-- Dataset extract follows --
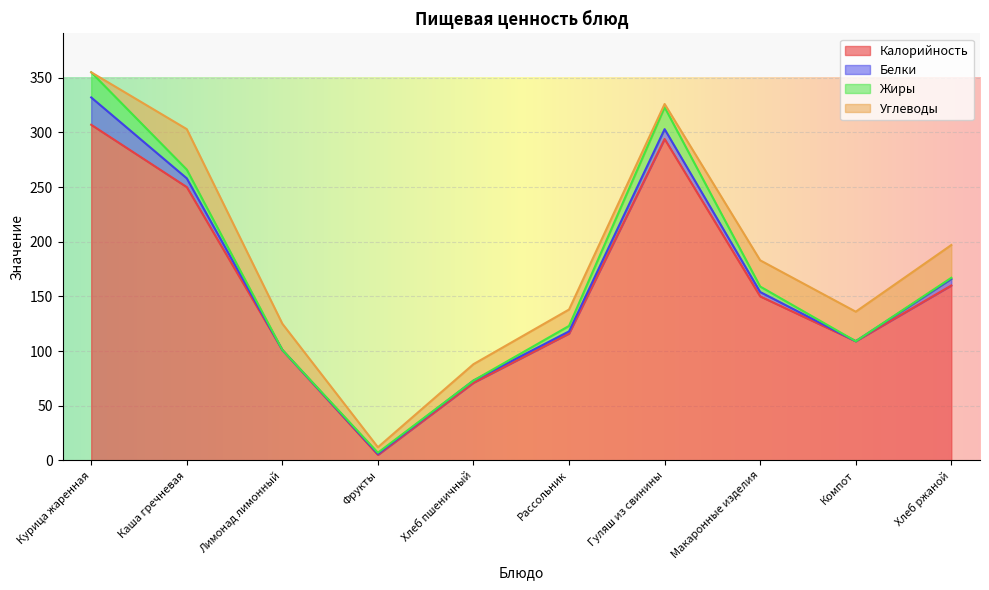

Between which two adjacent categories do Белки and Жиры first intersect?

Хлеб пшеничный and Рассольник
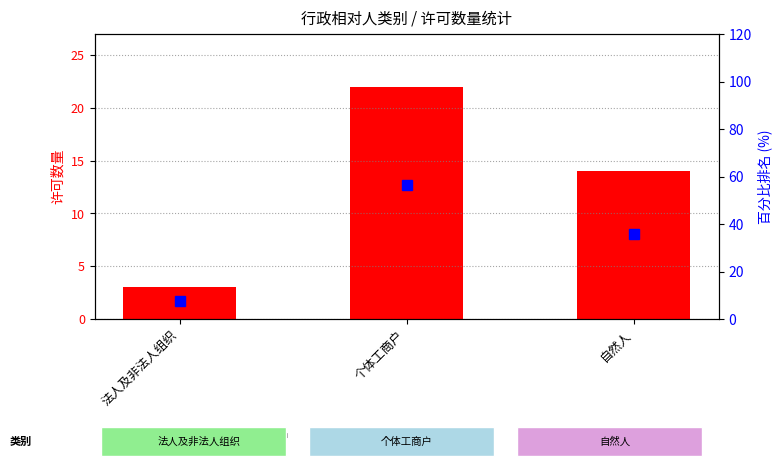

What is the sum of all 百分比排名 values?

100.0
-- Dataset extract concluded --
-- Dataset extract follows --
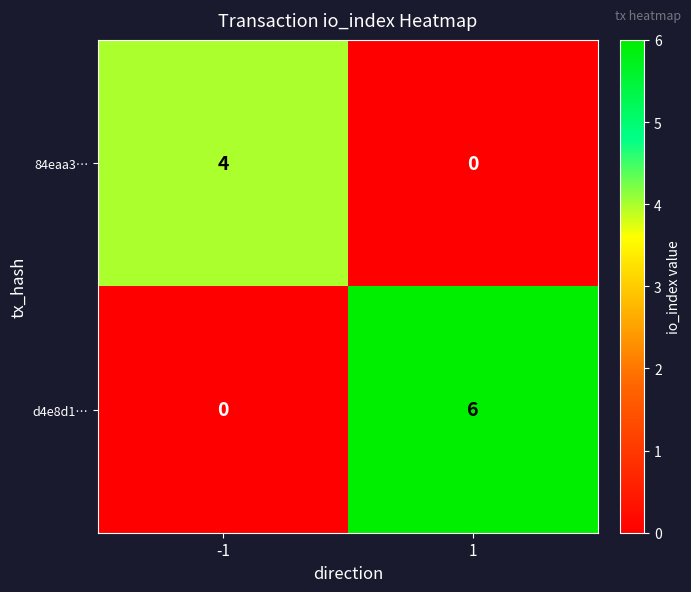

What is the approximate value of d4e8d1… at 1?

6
-- Dataset extract concluded --
● Aim of the task:
Render the data above as a numbered list, starting at the line containing "Хлеб пшеничный and Рассольник" and continuing through the line containing "What is the sum of all 百分比排名 values?". Leave out blank lines and pictures.

● Answer section:
1. Хлеб пшеничный and Рассольник
2. What is the sum of all 百分比排名 values?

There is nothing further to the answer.